**Directive 1:**
Reproduce the scheduler write-up in full, word for word.

Lines 17–22: the JOBS list is the equivalent of crontab — but expressed as Python data instead of a five-field grammar. The data form makes it trivial to add fields like depends_on=["orders_extract"] or retries=3 later; the cron grammar would need a parser change for either.

Lines 24–30 (the init_db function): persistence is the hinge. cron's forget step is replaced with insert into runs. Every run is a row; nothing is lost. The on-call engineer's grep exercise becomes a select * from runs where job='orders_extract' and exit_code != 0.

Lines 32–37 (last_success_at): the scheduler now has a notion of "did this job already run today". The interval_seconds check on line 50 uses this to decide dispatch — meaning this scheduler is closer to dependency-based than cron even though it doesn't yet have task-to-task dependencies. The dispatch keys on observed state, not on a wall clock.

Lines 39–48 (run_job): the run records exit_code, duration_s, and the last 2 KB of stdout/stderr. Two kilobytes is enough for the error message in 95% of cases and avoids unbounded log growth in the database. The full logs go to a file as in cron; the database stores the tail for fast lookup.

Lines 50–55 (tick): the dispatch loop. For each job, ask "is the last successful run older than the interval?" and run if yes. This is the smallest change from cron's interface that closes flaw 3. The change is six lines.

What this 64-line scheduler does not do: handle dependencies between jobs (flaw 1 still wide open), retry on failure (flaw 2 still wide open), expose a UI (the only way to query state is sqlite3), survive its own crash (the loop dies, the scheduler stops). Those are the next four chapters. But even at 64 lines, this scheduler has the property cron lacks: an engineer paged at 3 a.m. can answer "what happened?" in 10 seconds with a single SQL query, instead of 25 minutes with grep.

**Exercise data:**
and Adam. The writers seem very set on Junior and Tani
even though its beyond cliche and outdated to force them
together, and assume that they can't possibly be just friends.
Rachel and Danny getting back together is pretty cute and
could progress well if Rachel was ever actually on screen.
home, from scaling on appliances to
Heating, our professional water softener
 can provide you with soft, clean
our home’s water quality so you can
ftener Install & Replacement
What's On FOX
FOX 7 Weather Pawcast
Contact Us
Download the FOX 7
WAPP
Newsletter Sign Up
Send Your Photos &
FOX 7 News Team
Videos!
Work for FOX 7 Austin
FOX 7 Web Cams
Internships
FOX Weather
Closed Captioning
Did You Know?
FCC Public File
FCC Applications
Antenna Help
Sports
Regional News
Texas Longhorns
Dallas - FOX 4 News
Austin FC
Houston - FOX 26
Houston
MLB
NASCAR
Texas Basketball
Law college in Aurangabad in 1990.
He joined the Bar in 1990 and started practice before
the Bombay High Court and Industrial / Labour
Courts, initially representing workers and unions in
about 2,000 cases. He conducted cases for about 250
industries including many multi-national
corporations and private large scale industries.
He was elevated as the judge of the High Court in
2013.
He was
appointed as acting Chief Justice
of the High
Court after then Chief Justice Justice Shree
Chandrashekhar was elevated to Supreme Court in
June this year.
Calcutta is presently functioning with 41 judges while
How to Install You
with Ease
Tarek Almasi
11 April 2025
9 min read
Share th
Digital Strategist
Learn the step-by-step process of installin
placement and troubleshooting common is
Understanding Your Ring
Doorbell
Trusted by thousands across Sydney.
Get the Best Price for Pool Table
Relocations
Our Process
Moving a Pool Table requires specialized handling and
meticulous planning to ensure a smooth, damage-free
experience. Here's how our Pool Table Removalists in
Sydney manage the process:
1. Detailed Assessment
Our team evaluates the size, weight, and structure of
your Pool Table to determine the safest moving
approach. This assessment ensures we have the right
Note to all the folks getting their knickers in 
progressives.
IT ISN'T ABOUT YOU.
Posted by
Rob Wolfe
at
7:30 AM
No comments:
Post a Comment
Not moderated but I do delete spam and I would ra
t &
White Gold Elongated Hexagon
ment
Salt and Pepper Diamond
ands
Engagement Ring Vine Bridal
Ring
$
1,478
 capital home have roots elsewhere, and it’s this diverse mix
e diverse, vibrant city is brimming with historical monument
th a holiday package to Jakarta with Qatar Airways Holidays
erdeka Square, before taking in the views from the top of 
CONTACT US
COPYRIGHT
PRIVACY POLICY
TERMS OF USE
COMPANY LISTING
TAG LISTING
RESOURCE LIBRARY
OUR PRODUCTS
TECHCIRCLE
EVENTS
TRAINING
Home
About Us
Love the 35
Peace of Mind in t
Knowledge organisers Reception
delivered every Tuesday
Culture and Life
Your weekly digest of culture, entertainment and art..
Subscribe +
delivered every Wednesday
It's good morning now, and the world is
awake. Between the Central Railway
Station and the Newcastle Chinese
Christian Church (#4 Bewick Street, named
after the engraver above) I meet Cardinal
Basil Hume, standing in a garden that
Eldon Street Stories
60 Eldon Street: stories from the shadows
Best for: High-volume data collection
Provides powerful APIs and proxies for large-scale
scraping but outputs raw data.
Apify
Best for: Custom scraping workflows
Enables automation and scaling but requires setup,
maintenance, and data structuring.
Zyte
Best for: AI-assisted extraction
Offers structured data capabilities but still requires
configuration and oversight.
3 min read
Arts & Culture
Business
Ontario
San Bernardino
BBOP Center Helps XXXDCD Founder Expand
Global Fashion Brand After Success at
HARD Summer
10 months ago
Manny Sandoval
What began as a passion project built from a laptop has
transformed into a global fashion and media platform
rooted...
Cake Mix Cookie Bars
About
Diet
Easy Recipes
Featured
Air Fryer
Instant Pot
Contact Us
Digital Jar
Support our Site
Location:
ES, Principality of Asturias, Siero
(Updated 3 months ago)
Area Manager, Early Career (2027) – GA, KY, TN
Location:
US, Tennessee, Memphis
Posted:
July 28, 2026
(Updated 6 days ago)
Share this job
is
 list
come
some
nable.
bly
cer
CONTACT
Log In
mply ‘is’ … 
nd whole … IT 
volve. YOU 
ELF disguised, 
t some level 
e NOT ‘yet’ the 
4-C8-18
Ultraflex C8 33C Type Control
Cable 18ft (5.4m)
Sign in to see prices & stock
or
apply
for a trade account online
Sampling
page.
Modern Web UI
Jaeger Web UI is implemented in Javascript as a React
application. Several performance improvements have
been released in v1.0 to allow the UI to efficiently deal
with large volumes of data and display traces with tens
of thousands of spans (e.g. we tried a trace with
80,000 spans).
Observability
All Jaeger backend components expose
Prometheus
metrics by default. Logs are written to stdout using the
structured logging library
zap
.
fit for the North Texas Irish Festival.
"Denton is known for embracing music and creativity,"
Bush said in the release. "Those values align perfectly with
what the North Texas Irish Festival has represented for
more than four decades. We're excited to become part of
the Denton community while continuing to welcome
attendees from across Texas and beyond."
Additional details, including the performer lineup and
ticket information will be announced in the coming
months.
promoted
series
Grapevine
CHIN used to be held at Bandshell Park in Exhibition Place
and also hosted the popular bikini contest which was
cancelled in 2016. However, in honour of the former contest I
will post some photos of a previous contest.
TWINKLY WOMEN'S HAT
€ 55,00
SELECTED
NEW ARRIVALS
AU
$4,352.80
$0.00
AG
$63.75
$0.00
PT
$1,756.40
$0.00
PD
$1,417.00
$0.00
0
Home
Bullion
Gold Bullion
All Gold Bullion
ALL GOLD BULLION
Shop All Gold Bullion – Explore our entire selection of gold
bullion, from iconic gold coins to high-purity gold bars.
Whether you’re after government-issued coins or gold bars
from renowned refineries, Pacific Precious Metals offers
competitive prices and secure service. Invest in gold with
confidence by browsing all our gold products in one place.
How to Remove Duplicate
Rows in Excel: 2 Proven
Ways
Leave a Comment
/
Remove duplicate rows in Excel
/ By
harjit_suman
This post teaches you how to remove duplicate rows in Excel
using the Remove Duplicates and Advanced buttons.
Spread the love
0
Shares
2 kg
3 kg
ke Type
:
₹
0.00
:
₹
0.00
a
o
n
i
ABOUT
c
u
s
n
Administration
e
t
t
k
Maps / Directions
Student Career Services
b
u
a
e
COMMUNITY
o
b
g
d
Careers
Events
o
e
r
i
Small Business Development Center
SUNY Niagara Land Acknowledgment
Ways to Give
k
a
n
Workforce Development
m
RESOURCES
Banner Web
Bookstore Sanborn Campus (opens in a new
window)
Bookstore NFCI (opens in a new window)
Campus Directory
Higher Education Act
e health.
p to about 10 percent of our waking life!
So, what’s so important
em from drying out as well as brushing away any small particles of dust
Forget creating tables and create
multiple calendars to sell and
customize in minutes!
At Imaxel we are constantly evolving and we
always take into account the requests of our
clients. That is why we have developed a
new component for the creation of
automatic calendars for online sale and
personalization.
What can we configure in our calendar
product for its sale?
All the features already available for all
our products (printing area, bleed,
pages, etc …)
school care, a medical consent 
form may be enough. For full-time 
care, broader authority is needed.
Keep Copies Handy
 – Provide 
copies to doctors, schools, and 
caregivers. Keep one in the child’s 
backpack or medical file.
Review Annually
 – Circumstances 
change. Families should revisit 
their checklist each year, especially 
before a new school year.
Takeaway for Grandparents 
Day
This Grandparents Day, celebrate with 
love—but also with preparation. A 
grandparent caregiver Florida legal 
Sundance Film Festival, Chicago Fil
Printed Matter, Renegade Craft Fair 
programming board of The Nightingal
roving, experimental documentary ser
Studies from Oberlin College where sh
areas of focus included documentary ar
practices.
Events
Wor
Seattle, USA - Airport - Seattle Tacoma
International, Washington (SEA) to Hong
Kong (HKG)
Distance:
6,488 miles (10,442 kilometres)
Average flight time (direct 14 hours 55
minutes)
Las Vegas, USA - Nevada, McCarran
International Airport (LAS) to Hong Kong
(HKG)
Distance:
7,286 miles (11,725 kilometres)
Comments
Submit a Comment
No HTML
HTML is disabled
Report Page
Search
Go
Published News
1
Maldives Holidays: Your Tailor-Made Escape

**Directive 2:**
Give the entries as a Markdown table with the columns Number and Entry line. Start with the first line of the entries and go on through the line with "Texas Basketball", leaving out blank lines.

**Task response 1:**
Lines 17–22: the JOBS list is the equivalent of crontab — but expressed as Python data instead of a five-field grammar. The data form makes it trivial to add fields like depends_on=["orders_extract"] or retries=3 later; the cron grammar would need a parser change for either.

Lines 24–30 (the init_db function): persistence is the hinge. cron's forget step is replaced with insert into runs. Every run is a row; nothing is lost. The on-call engineer's grep exercise becomes a select * from runs where job='orders_extract' and exit_code != 0.

Lines 32–37 (last_success_at): the scheduler now has a notion of "did this job already run today". The interval_seconds check on line 50 uses this to decide dispatch — meaning this scheduler is closer to dependency-based than cron even though it doesn't yet have task-to-task dependencies. The dispatch keys on observed state, not on a wall clock.

Lines 39–48 (run_job): the run records exit_code, duration_s, and the last 2 KB of stdout/stderr. Two kilobytes is enough for the error message in 95% of cases and avoids unbounded log growth in the database. The full logs go to a file as in cron; the database stores the tail for fast lookup.

Lines 50–55 (tick): the dispatch loop. For each job, ask "is the last successful run older than the interval?" and run if yes. This is the smallest change from cron's interface that closes flaw 3. The change is six lines.

What this 64-line scheduler does not do: handle dependencies between jobs (flaw 1 still wide open), retry on failure (flaw 2 still wide open), expose a UI (the only way to query state is sqlite3), survive its own crash (the loop dies, the scheduler stops). Those are the next four chapters. But even at 64 lines, this scheduler has the property cron lacks: an engineer paged at 3 a.m. can answer "what happened?" in 10 seconds with a single SQL query, instead of 25 minutes with grep.

**Task response 2:**
| Number | Entry line |
|---|---|
| 1 | and Adam. The writers seem very set on Junior and Tani |
| 2 | even though its beyond cliche and outdated to force them |
| 3 | together, and assume that they can't possibly be just friends. |
| 4 | Rachel and Danny getting back together is pretty cute and |
| 5 | could progress well if Rachel was ever actually on screen. |
| 6 | home, from scaling on appliances to |
| 7 | Heating, our professional water softener |
| 8 |  can provide you with soft, clean |
| 9 | our home’s water quality so you can |
| 10 | ftener Install & Replacement |
| 11 | What's On FOX |
| 12 | FOX 7 Weather Pawcast |
| 13 | Contact Us |
| 14 | Download the FOX 7 |
| 15 | WAPP |
| 16 | Newsletter Sign Up |
| 17 | Send Your Photos & |
| 18 | FOX 7 News Team |
| 19 | Videos! |
| 20 | Work for FOX 7 Austin |
| 21 | FOX 7 Web Cams |
| 22 | Internships |
| 23 | FOX Weather |
| 24 | Closed Captioning |
| 25 | Did You Know? |
| 26 | FCC Public File |
| 27 | FCC Applications |
| 28 | Antenna Help |
| 29 | Sports |
| 30 | Regional News |
| 31 | Texas Longhorns |
| 32 | Dallas - FOX 4 News |
| 33 | Austin FC |
| 34 | Houston - FOX 26 |
| 35 | Houston |
| 36 | MLB |
| 37 | NASCAR |
| 38 | Texas Basketball |